Nothing but the lines below between the line holding "side table: none" and the line holding "ottoman: present [885,759,1266,1003]", inclusive, should appear in the answer, each set down exactly.

PROVIDED DATA
▼

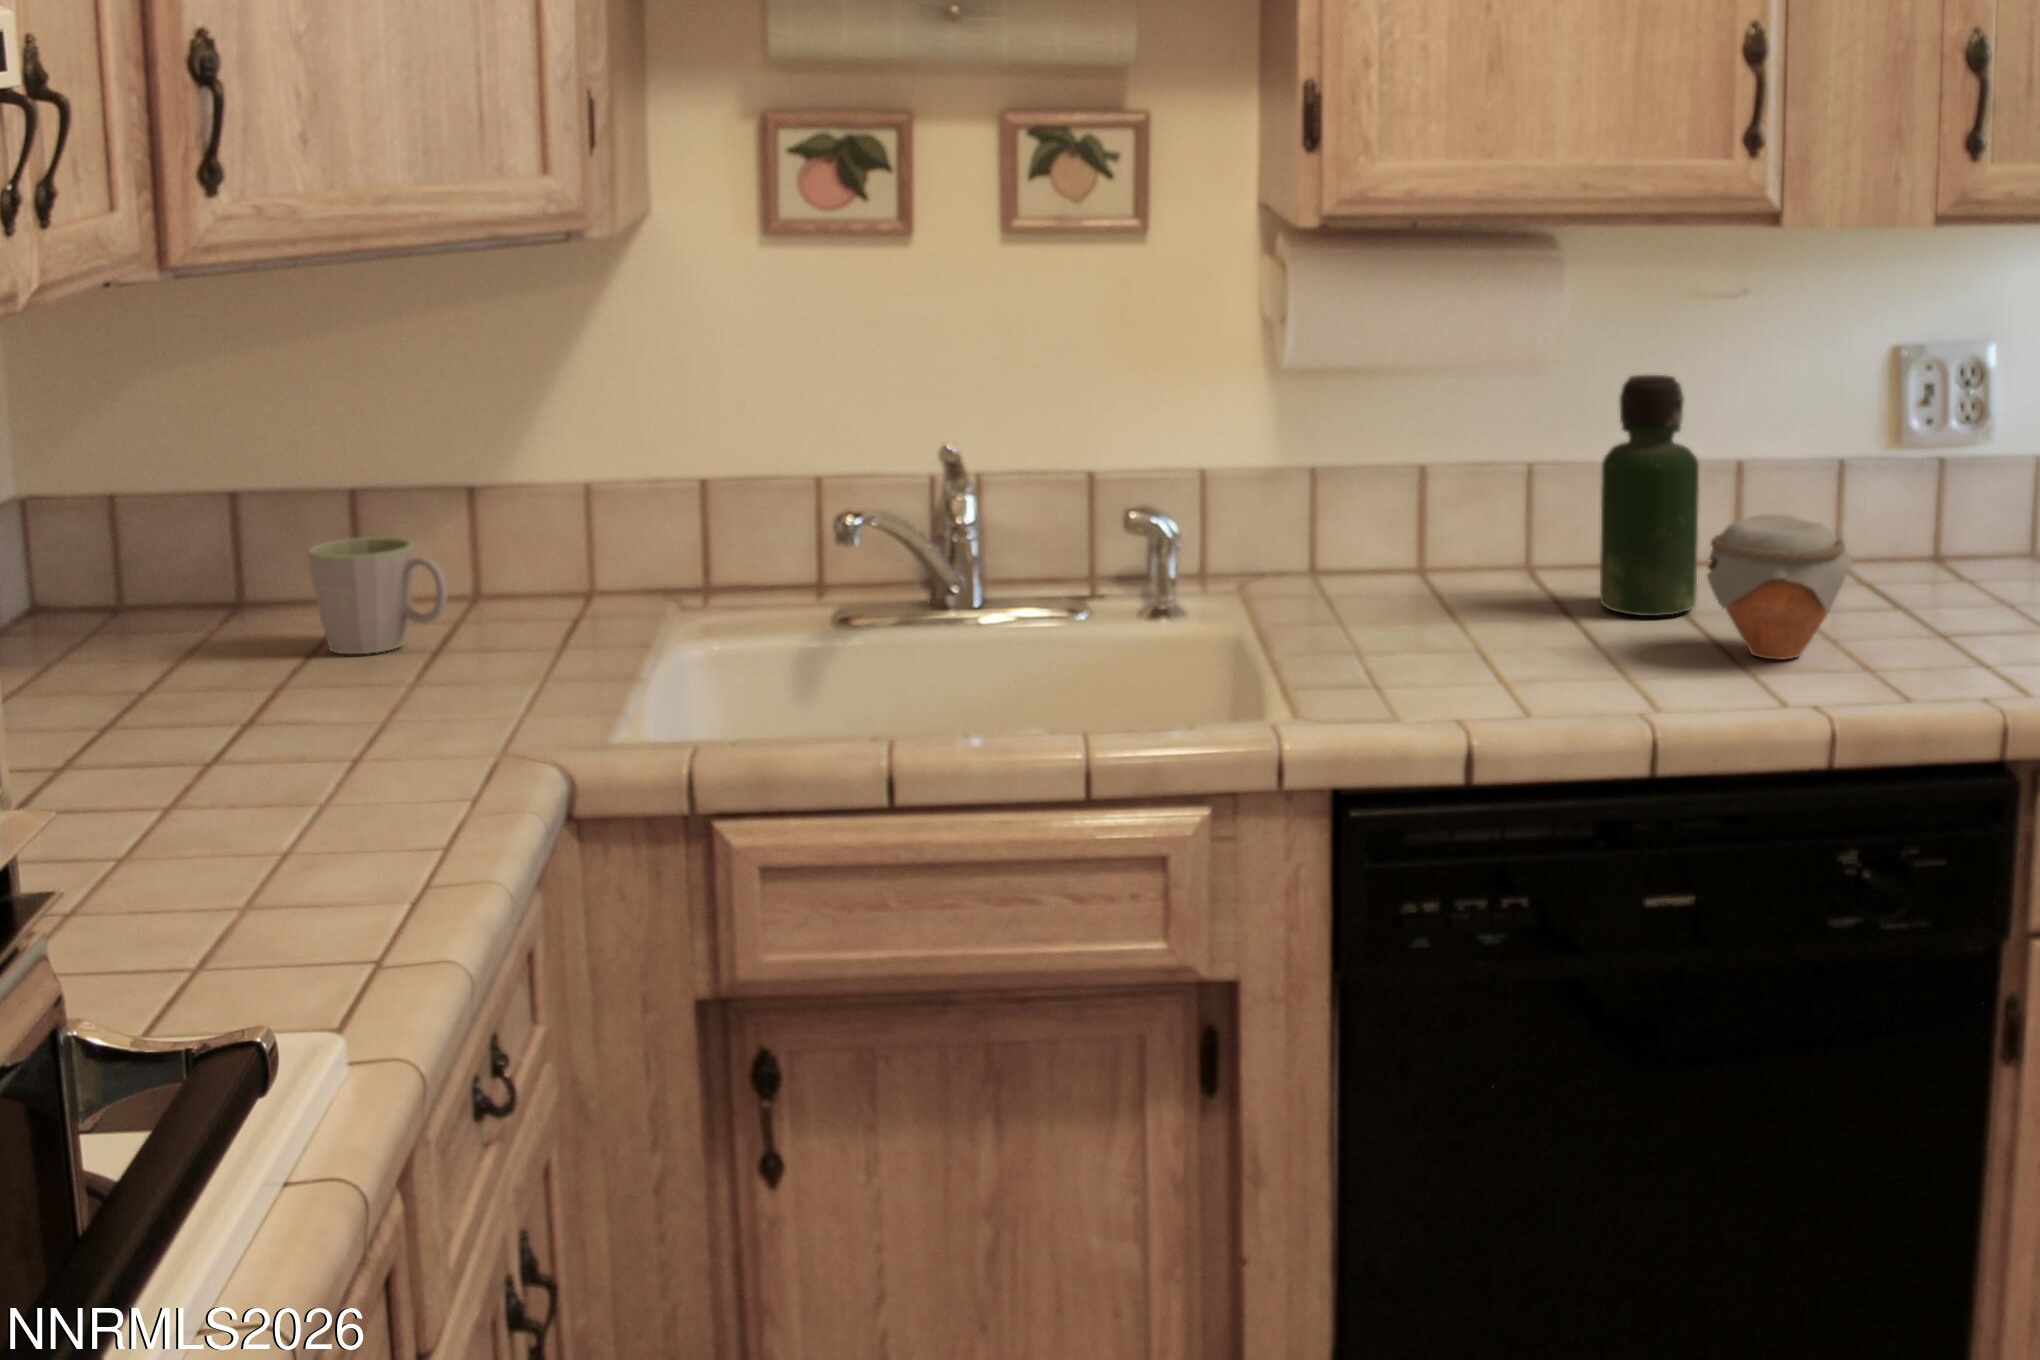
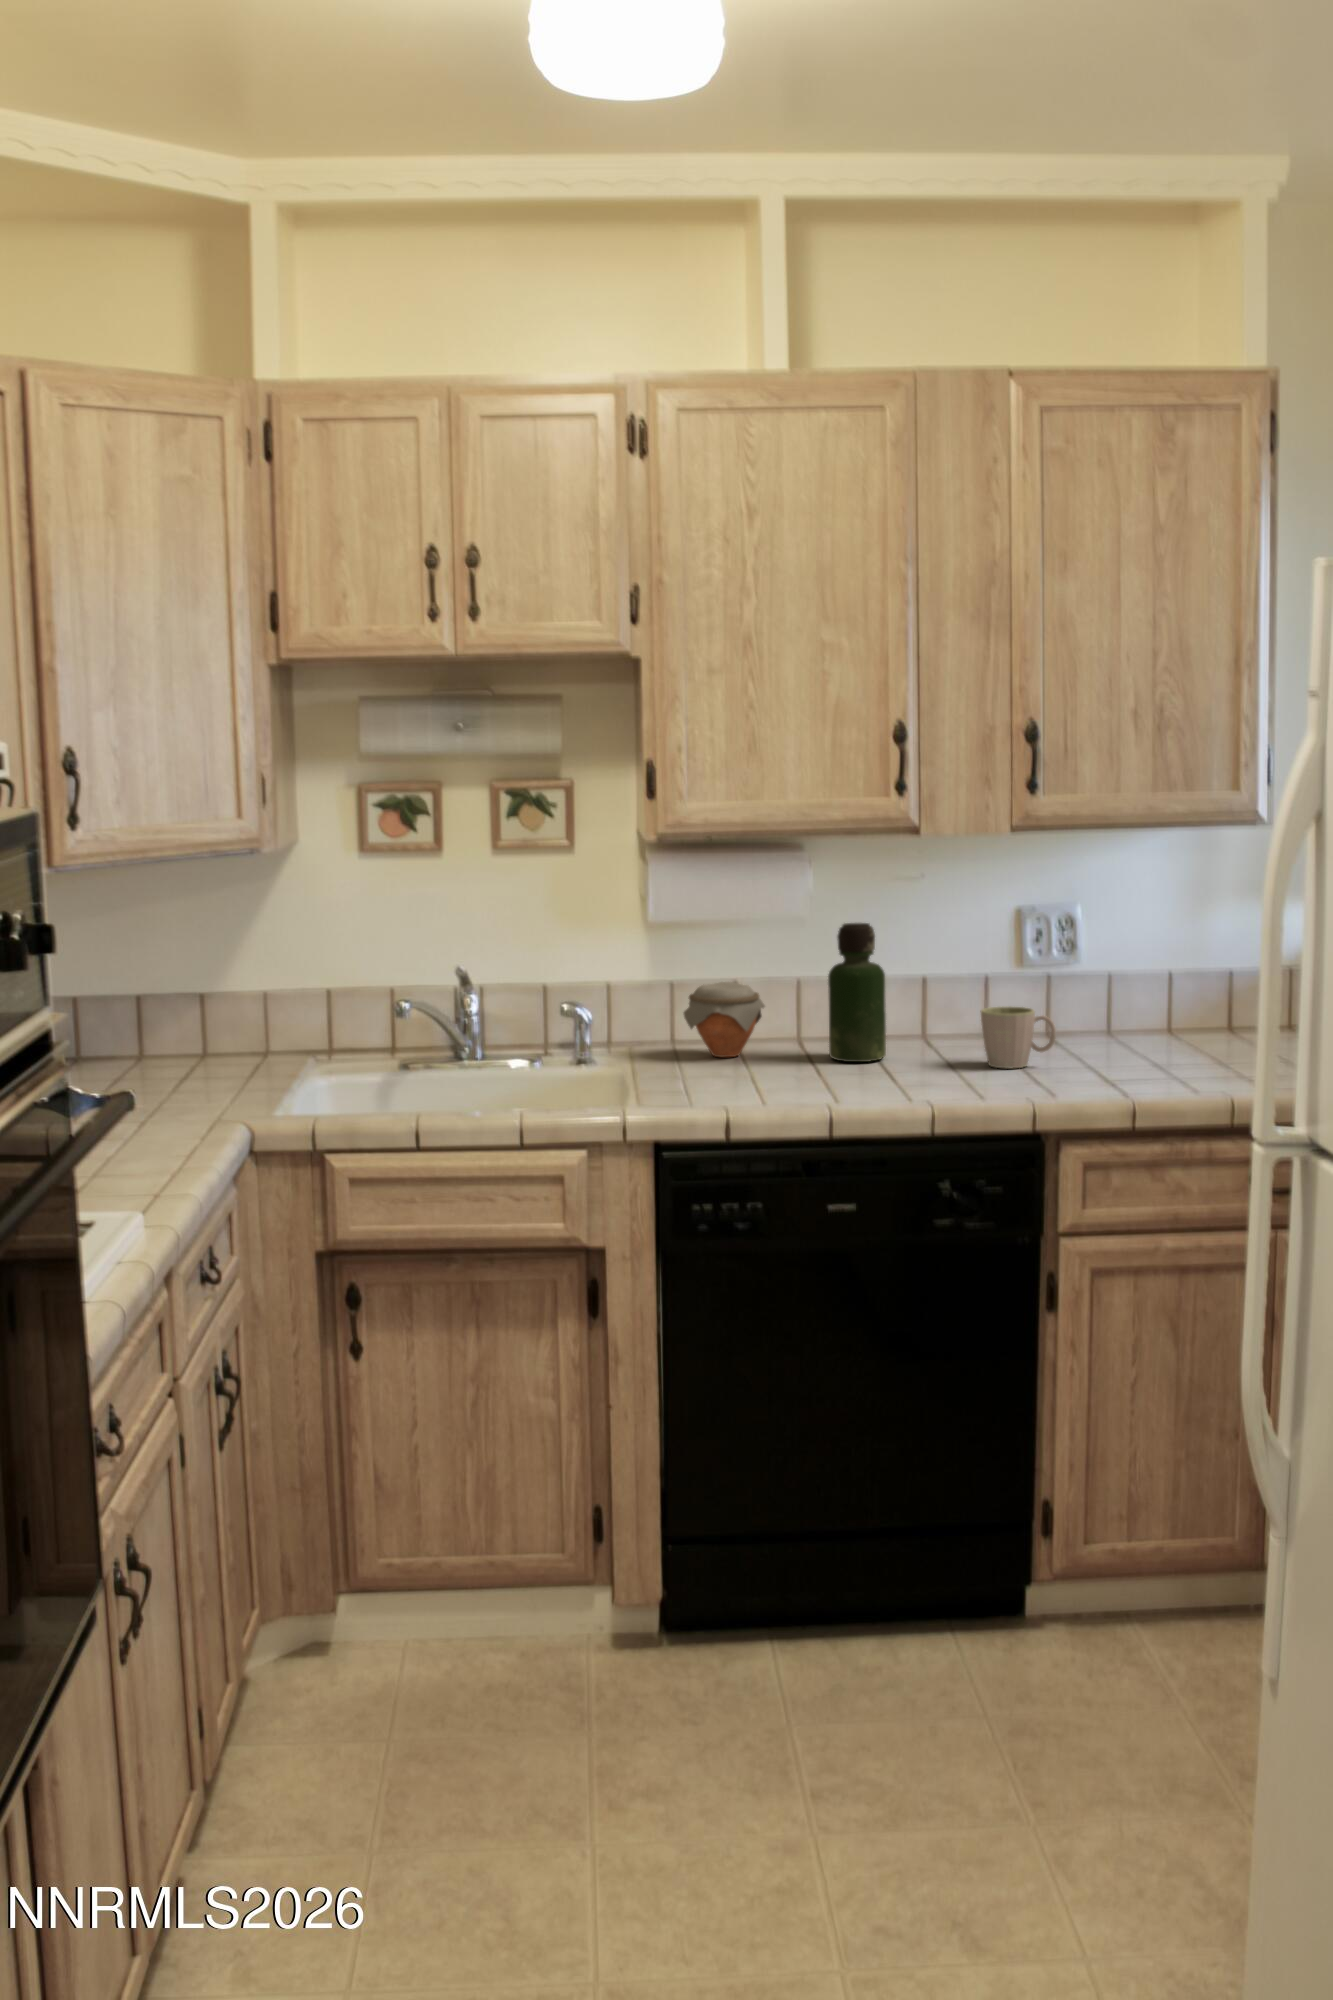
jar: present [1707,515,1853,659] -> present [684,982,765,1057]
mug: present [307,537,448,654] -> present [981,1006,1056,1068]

▲
▼

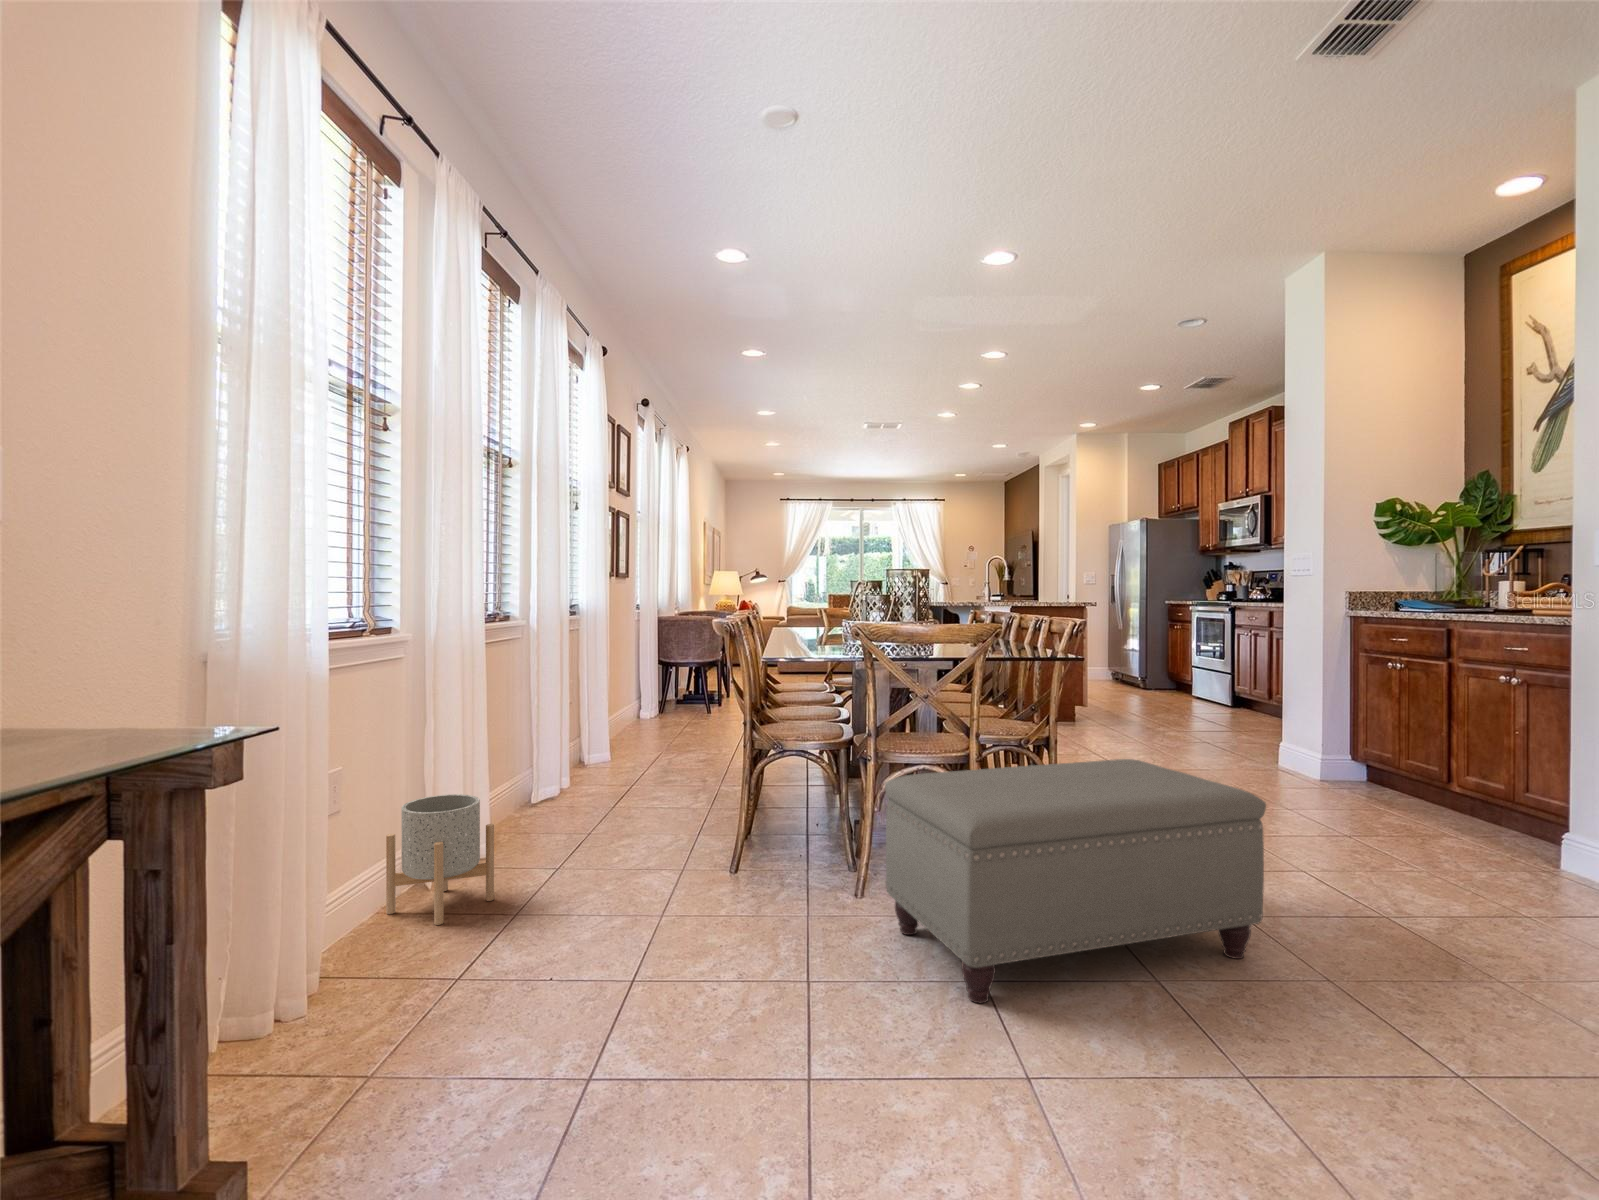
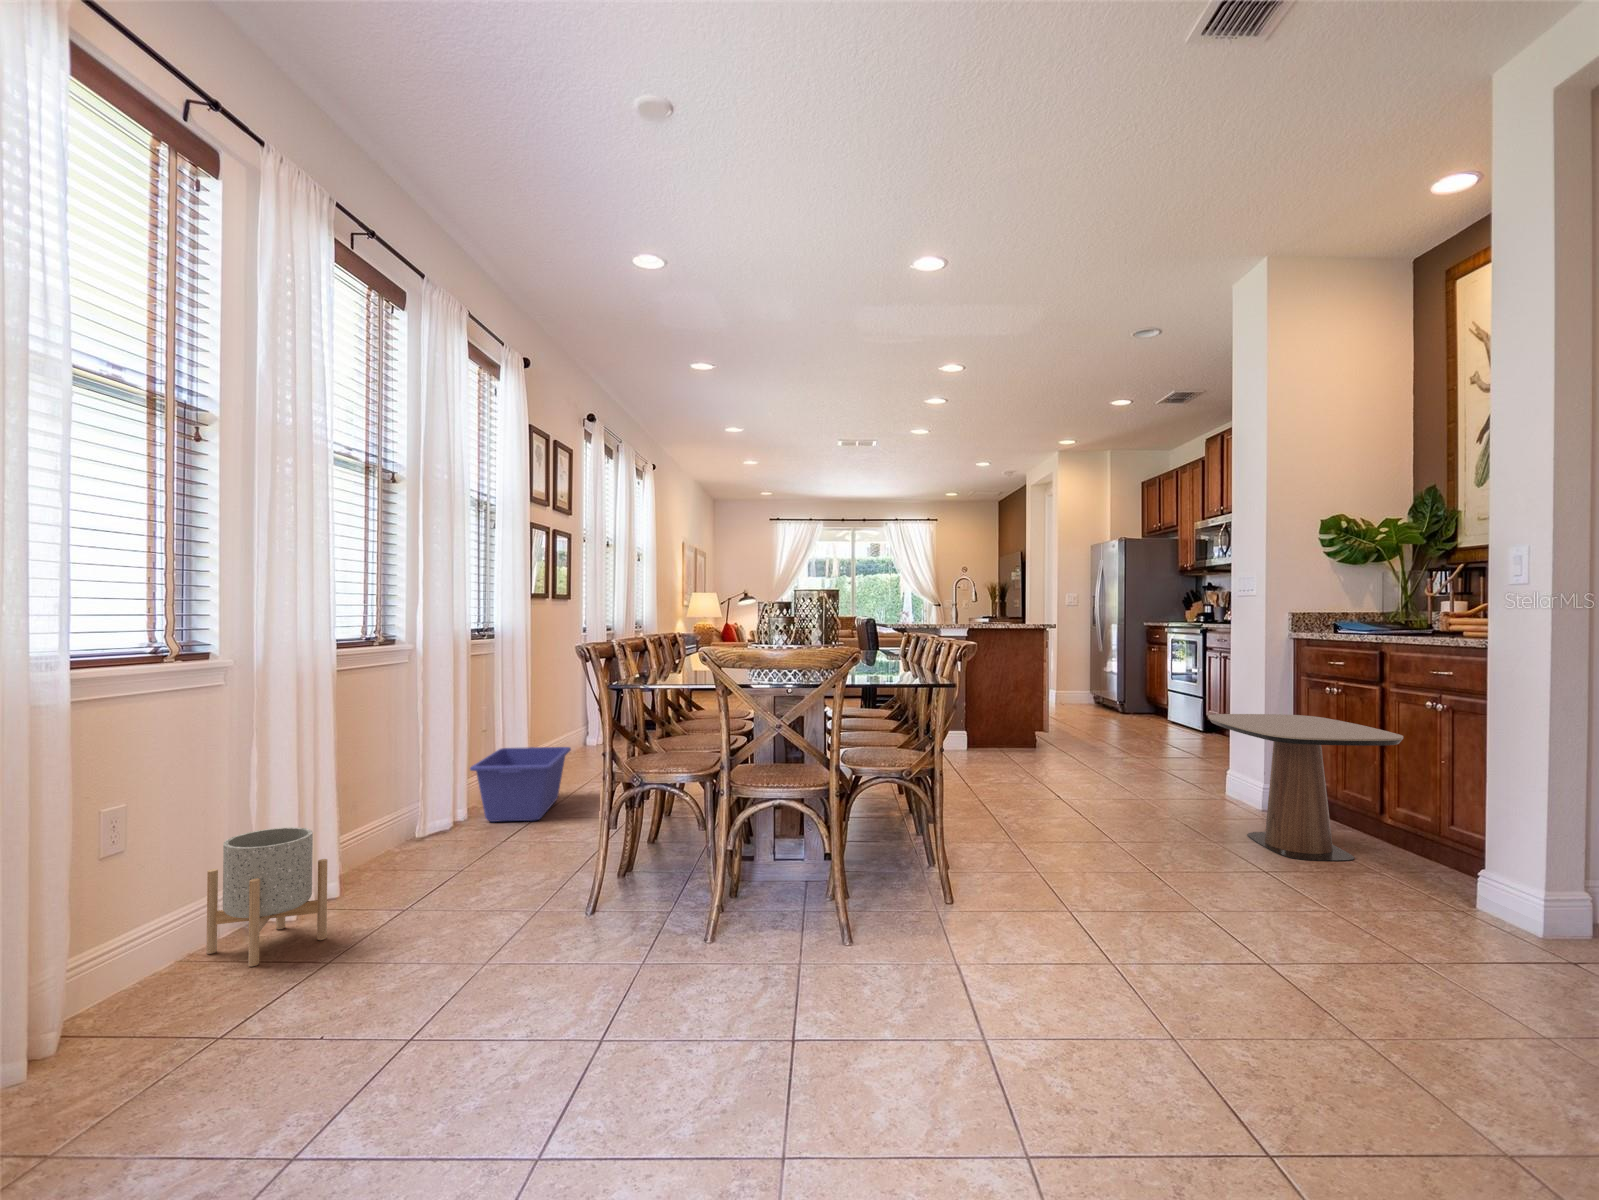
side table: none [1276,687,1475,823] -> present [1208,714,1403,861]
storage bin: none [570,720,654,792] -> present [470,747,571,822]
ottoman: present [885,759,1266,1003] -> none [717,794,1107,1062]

▲

YOUR SOLUTION
side table: none [1276,687,1475,823] -> present [1208,714,1403,861]
storage bin: none [570,720,654,792] -> present [470,747,571,822]
ottoman: present [885,759,1266,1003] -> none [717,794,1107,1062]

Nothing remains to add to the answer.